To determine whether there is sufficient evidence in the literature for the effective and safe use of hyperbaric oxygen in fistulizing CD, Dokmak and colleagues conducted a systematic review of EMBASE, Web of Science, PubMed and Cochrane Library databases. The researchers included published articles and abstracts if they met study design criteria, evaluated hyperbaric oxygen efficacy in patients with fistulizing CD and reported sufficient outcome data, which were measured clinically, radiographically and/or endoscopically.
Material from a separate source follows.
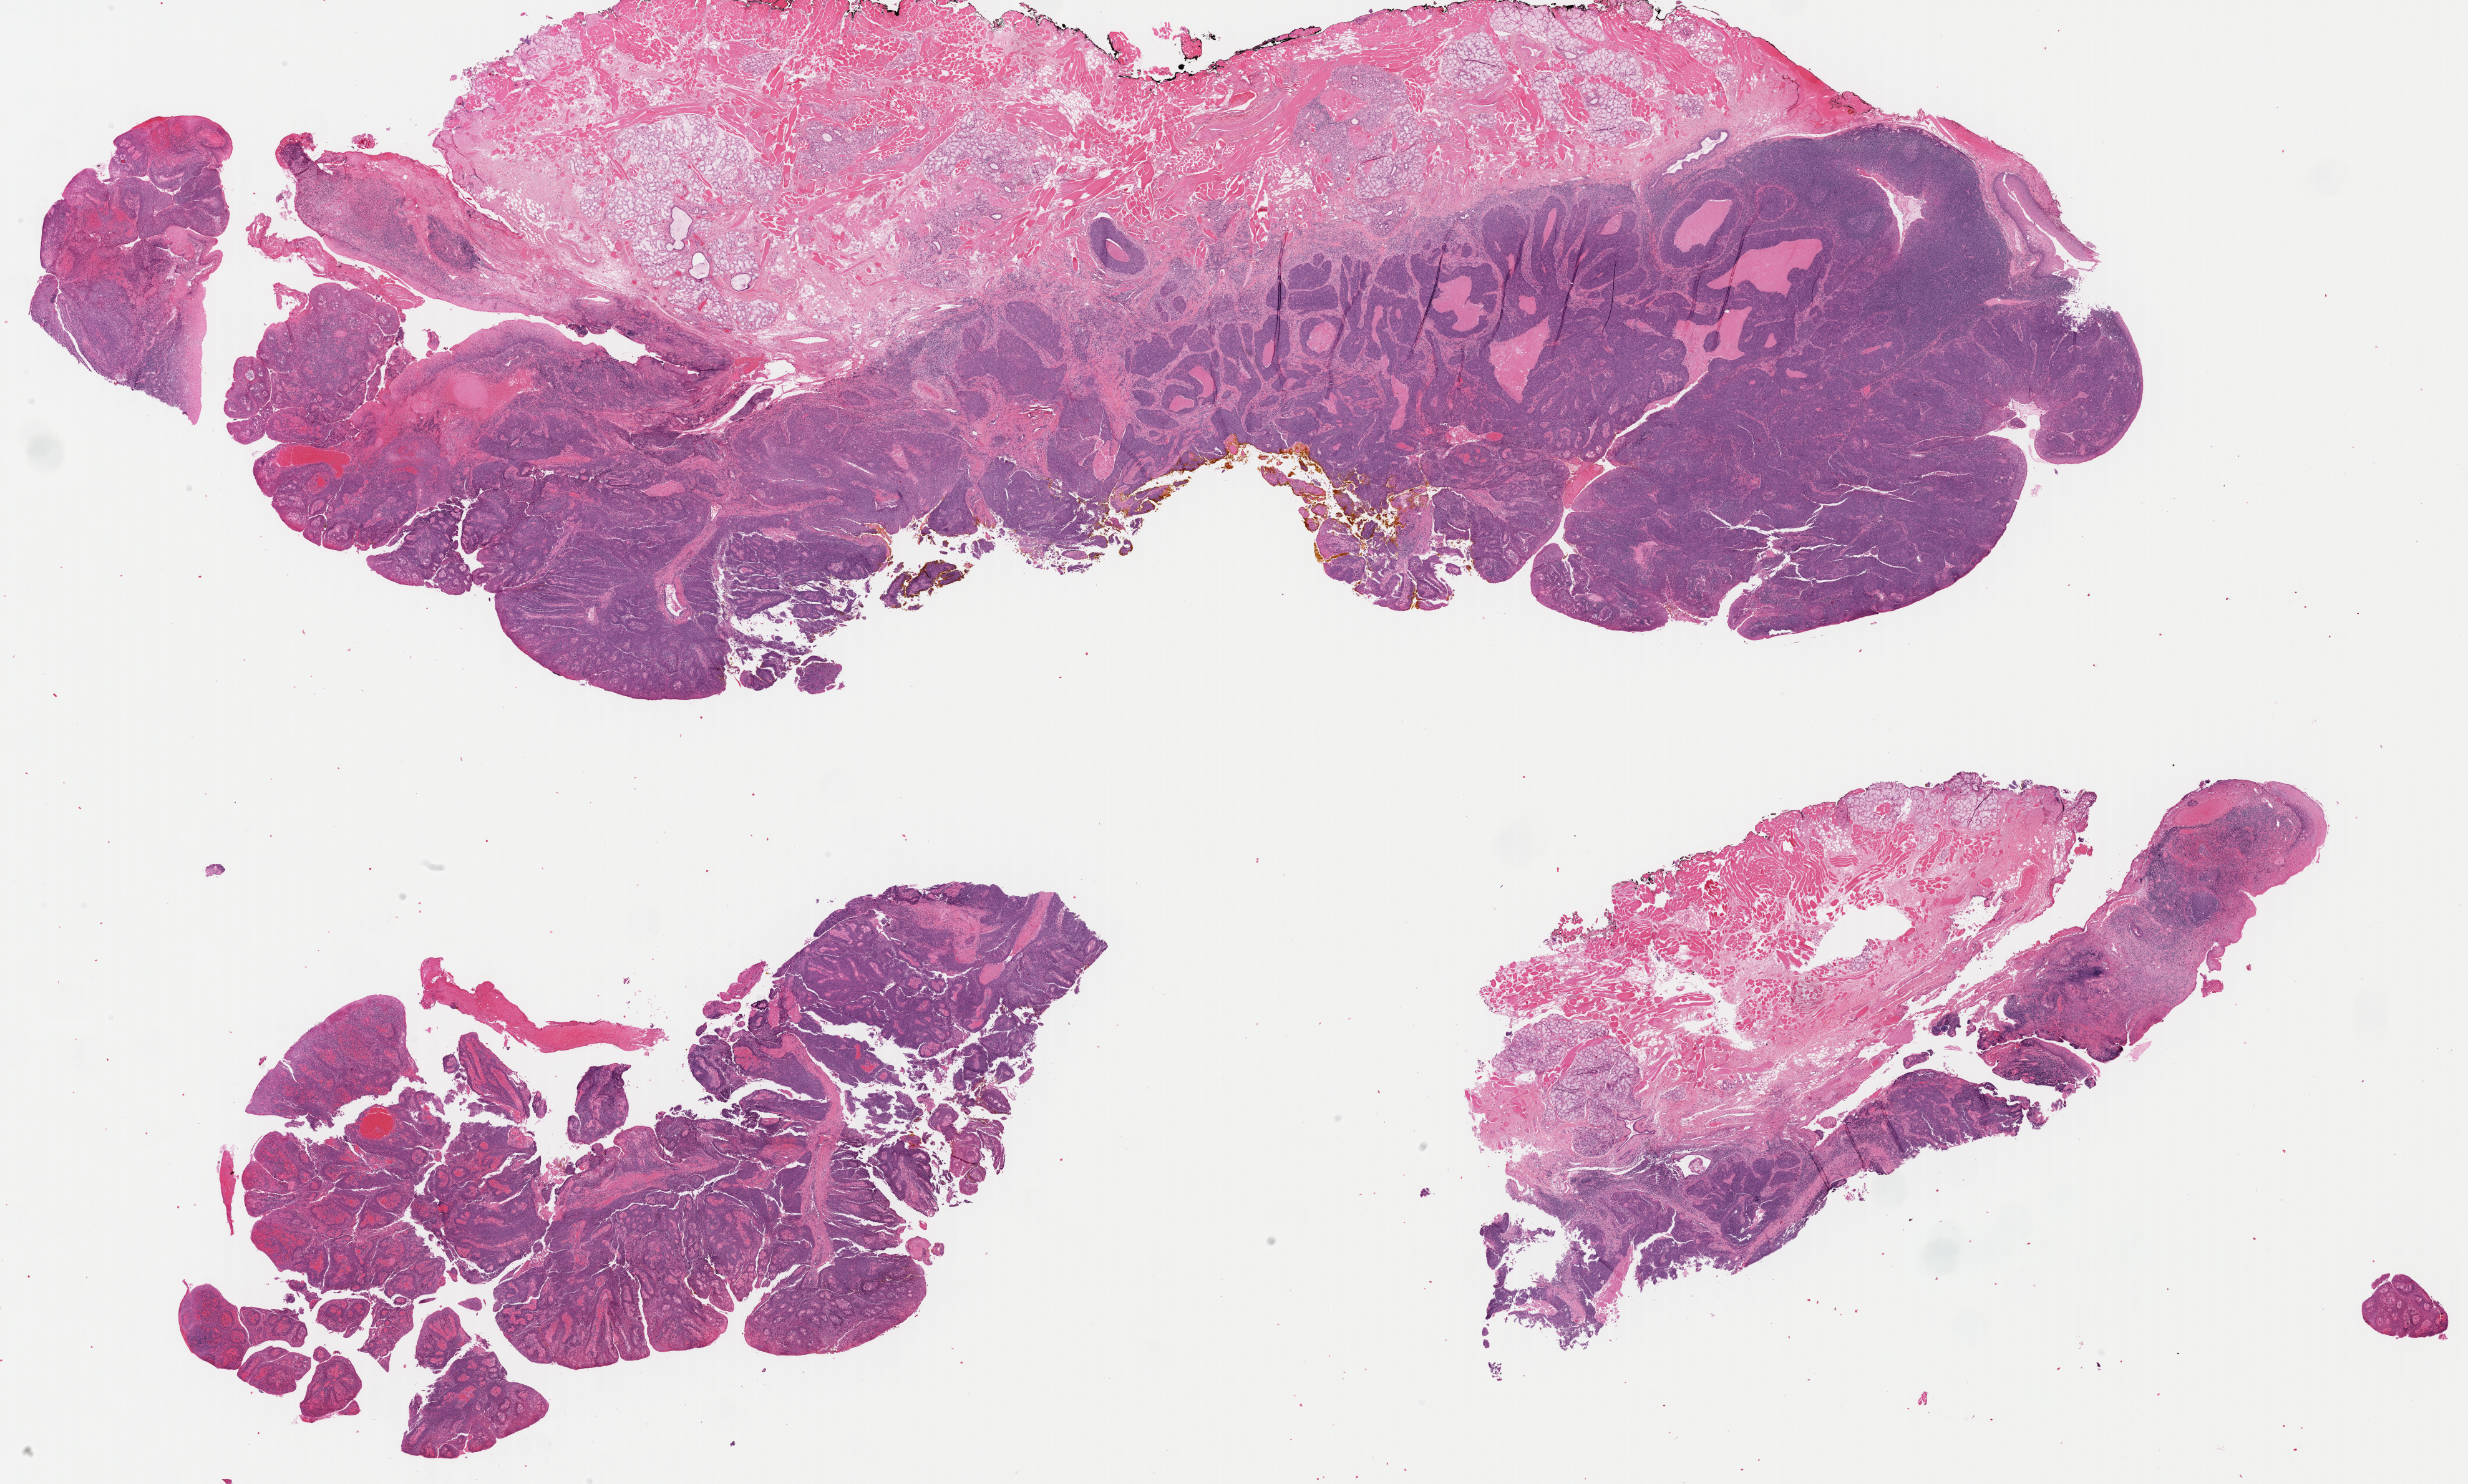
Digitized H&E-stained tissue section (whole slide), whole scanned area (about 31.2 x 18.8 mm, from a 40x scan) shown as a low-resolution overview. Formalin-fixed paraffin-embedded (FFPE) diagnostic section. Head and neck, primary tumour sample. Patient: male, age at initial diagnosis 49 years.
Histologic diagnosis: Basaloid squamous cell carcinoma (base of tongue, NOS).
Dokmak and colleagues included 16 studies in their analysis, consisting of 164 patients who underwent 5,125 hyperbaric oxygen therapy sessions. Their primary interest was in overall clinical response — defined as either clinical remission or partial response — with hyperbaric oxygen therapy. The researchers specified clinical remission as closure of fistula and complete cessation of drainage, and partial response as improvement in fistula drainage.

“Our systematic review demonstrated a pooled overall clinical response rate of 87%, suggesting that hyperbaric oxygen therapy may be an effective treatment option for fistulizing disease,” Dokmak said. “[However] rectovaginal fistulas were the fistula subtype least responsive to hyperbaric oxygen therapy.”

In addition, the researchers reported a pooled clinical remission of 59% (95% CI, 0.35-0.8) among patients who received hyperbaric oxygen therapy. The pooled number of adverse events was minimal at 51.7 per 10,000 hyperbaric oxygen therapy sessions across all fistula types (95% CI, 16.8-159.3).

However, as Dokmak noted, the overall clinical response varied by subtype, with perianal fistulas being most responsive (89%) to therapy, followed closely by enterocutaneous fistulas (84%); patients with rectovaginal fistulas experienced the lowest response to therapy (29%).

The researchers reported that hours in the oxygen chamber or the number of hyperbaric oxygen therapy sessions was not associated with an enhanced clinical response.

“Hyperbaric oxygen therapy is a safe and potentially effective treatment option for fistulizing Crohn’s disease,” Dokmak told Healio. “[However,] randomized control trials are needed to substantiate the benefit of hyperbaric oxygen therapy in fistulizing Crohn’s disease.”